Of 62 plasma specimens screened, PCR detected KIPyV in 2 (3.2%) and WUPyV in 1 (1.6%). All 3 patients were infected by HIV-1 subtype B. Phylogenetic analysis of the t-Ag of the 3 isolates showed that KIV-RM21 and KIV-RM22 are not closely related to the KIPyVs isolated in Italy from feces (KIV-RM5 to KIV-RM11), respiratory tract (KIV-RM1 to KIV-RM4), and tonsils (KIV-RM12 to KIV-RM20), nor are they related to those previously identified (6,7). Similarly, WUV-IT3 was not related to WUV-IT1 or WUV-IT2 nor to WUPyVs identified in stool and respiratory tract secretions (Figure).

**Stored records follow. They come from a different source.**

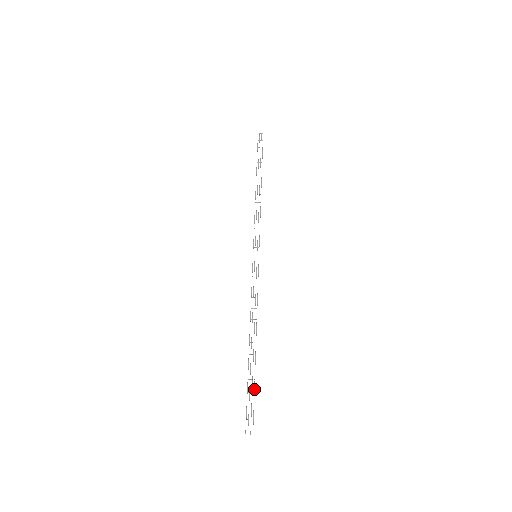
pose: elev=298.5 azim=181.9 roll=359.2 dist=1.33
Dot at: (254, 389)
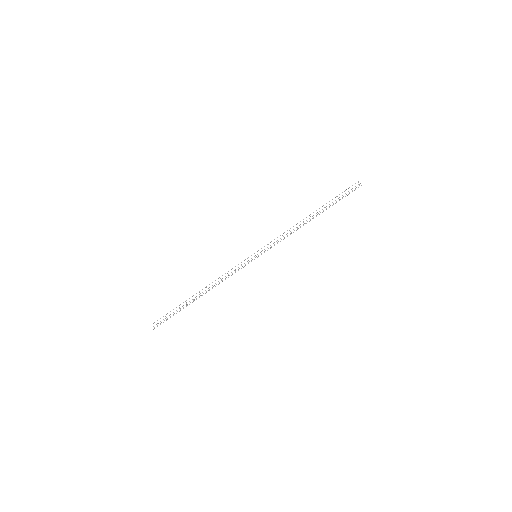
Dot at: (173, 312)
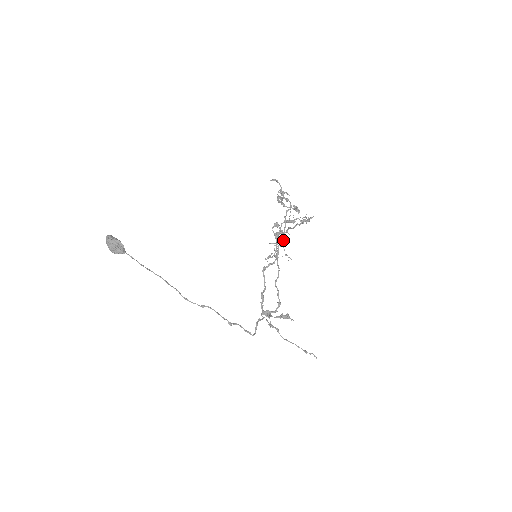
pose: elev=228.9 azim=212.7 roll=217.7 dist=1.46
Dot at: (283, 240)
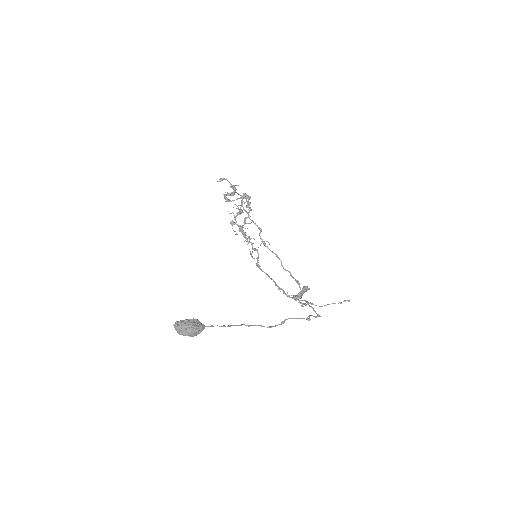
Dot at: (259, 229)
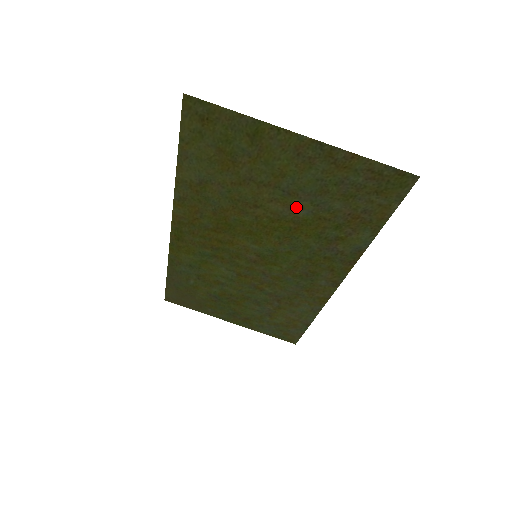
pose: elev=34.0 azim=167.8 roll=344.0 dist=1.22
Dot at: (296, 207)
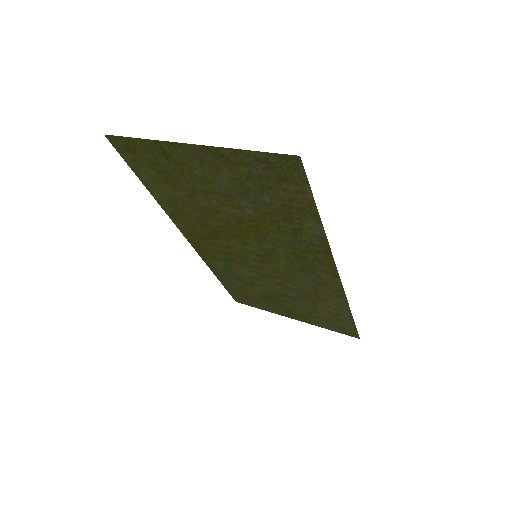
Dot at: (242, 207)
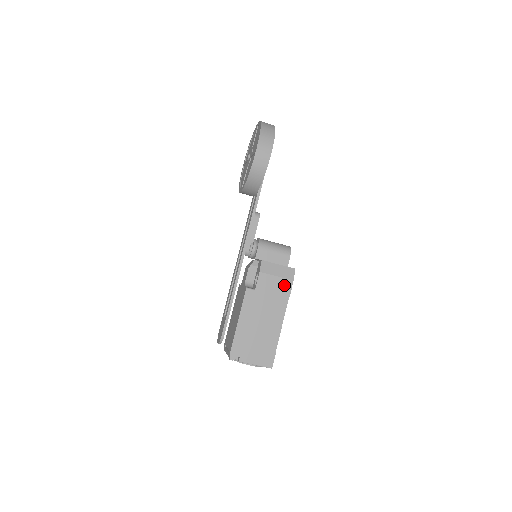
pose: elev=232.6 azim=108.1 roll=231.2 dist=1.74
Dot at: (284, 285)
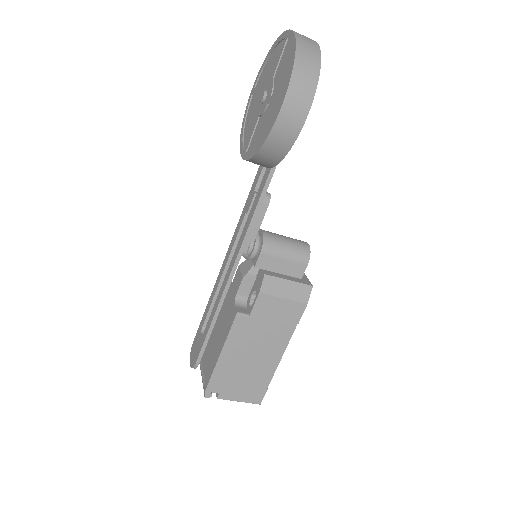
Dot at: (293, 310)
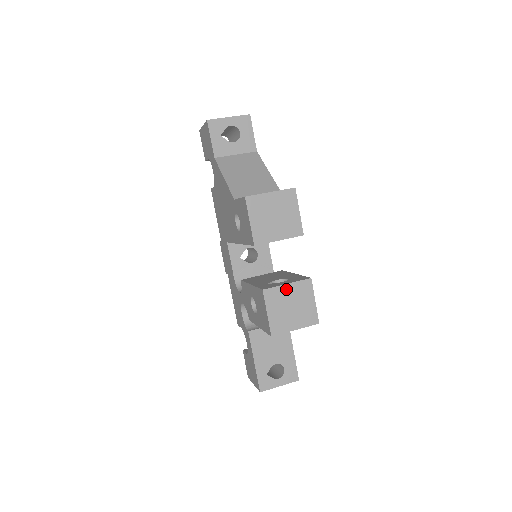
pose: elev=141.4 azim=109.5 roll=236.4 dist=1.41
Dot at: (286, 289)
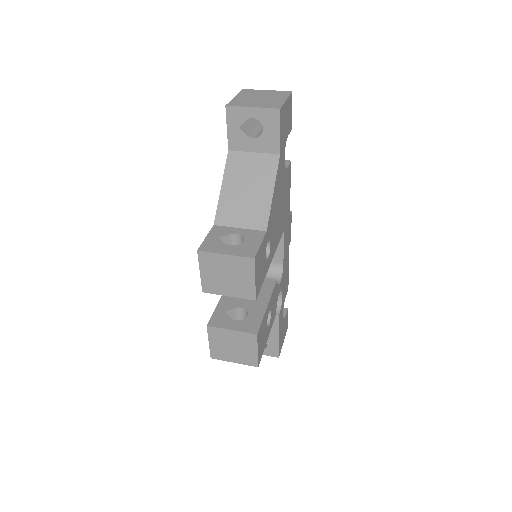
Dot at: (230, 333)
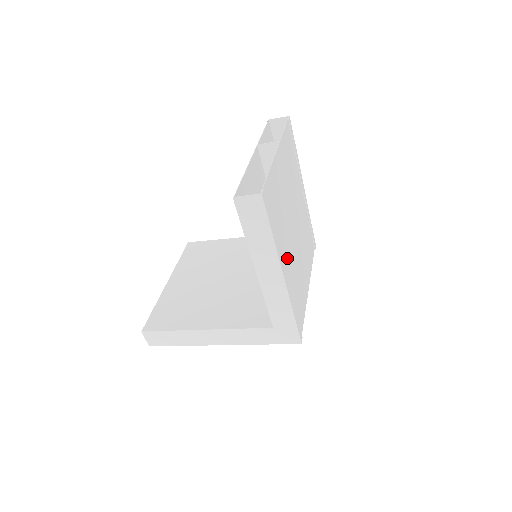
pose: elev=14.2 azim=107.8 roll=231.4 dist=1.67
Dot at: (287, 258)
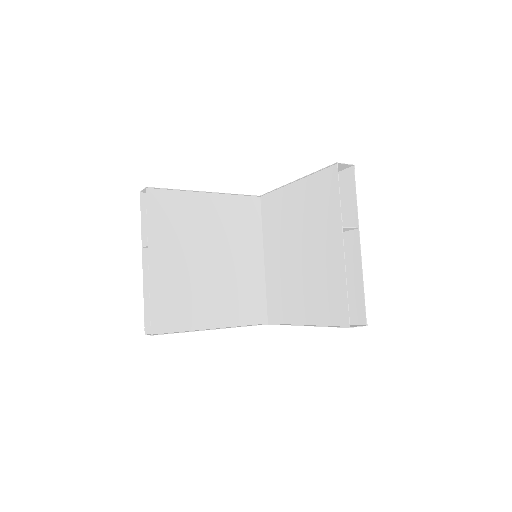
Dot at: occluded
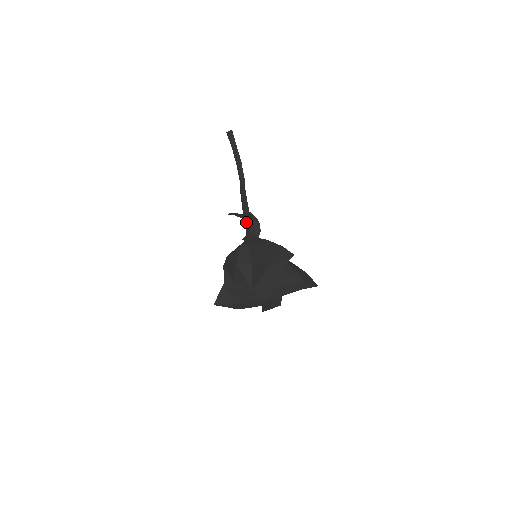
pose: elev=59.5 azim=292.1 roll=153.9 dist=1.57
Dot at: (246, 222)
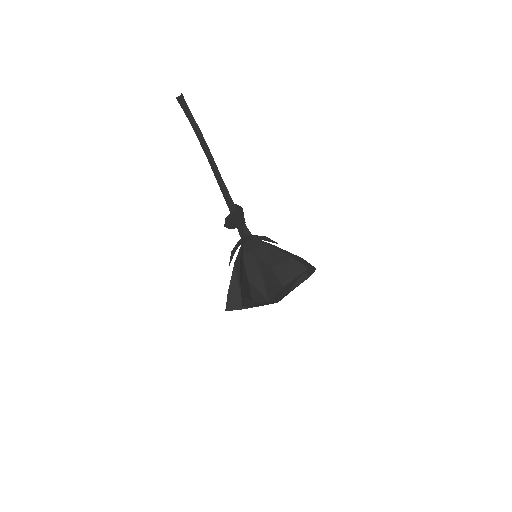
Dot at: occluded
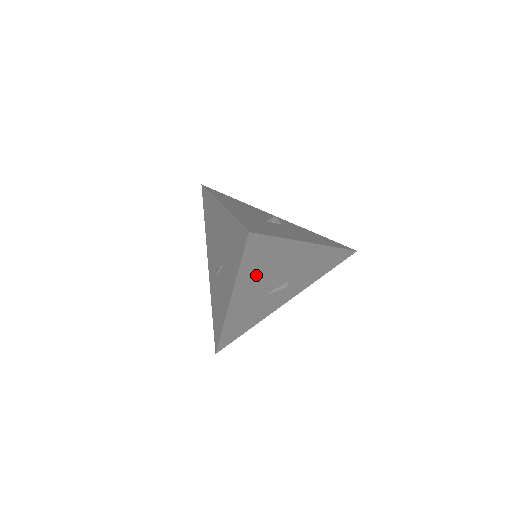
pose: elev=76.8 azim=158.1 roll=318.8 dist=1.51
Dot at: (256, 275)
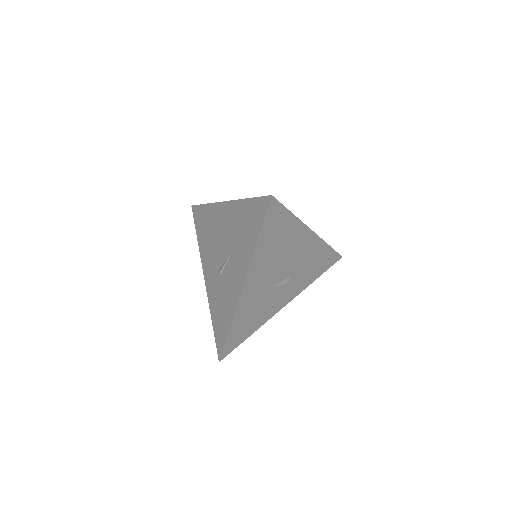
Dot at: (268, 256)
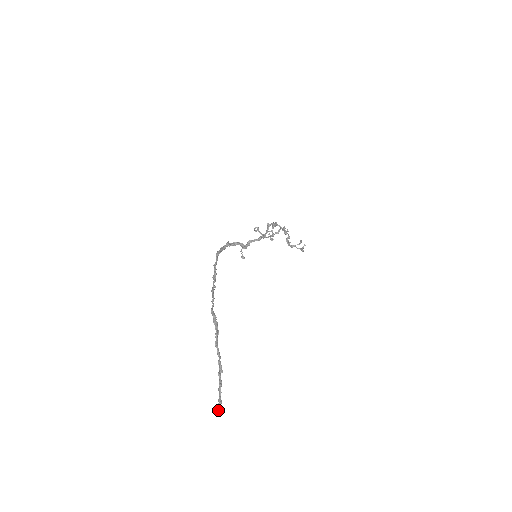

To date, KIPyV and WUPyV have been detected in respiratory secretions and stool and serum specimens from pediatric patients with acute respiratory symptoms and have been found in respiratory tissue of adults and children (3,4,6,8). Few data are available on the detection and reactivation of these novel polyomaviruses in immunocompromised patients (9,10). In this study, KIPyV and WUPyV sequences were found in 3.2% and 1.6% of HIV-1–infected patients, respectively. None of the patients had respiratory symptoms, so the presence of the 2 viruses in plasma raises the question of whether they play a pathogenic role in immunocompromised patients.

Molecular analysis of the KIPyV and WUPyV identified in plasma showed that these polyomaviruses were not closely related to strains identified previously in other countries nor to the KIPyVs and WUPyVs identified in Italy in stool, respiratory tract tissue, and tonsils. Whether this difference reflects a tropism of some strains for a particular tissue or organ remains to be established. Further studies are needed to clarify the possible pathogenic role of KIPyV and WUPyV in immunocompromised patients.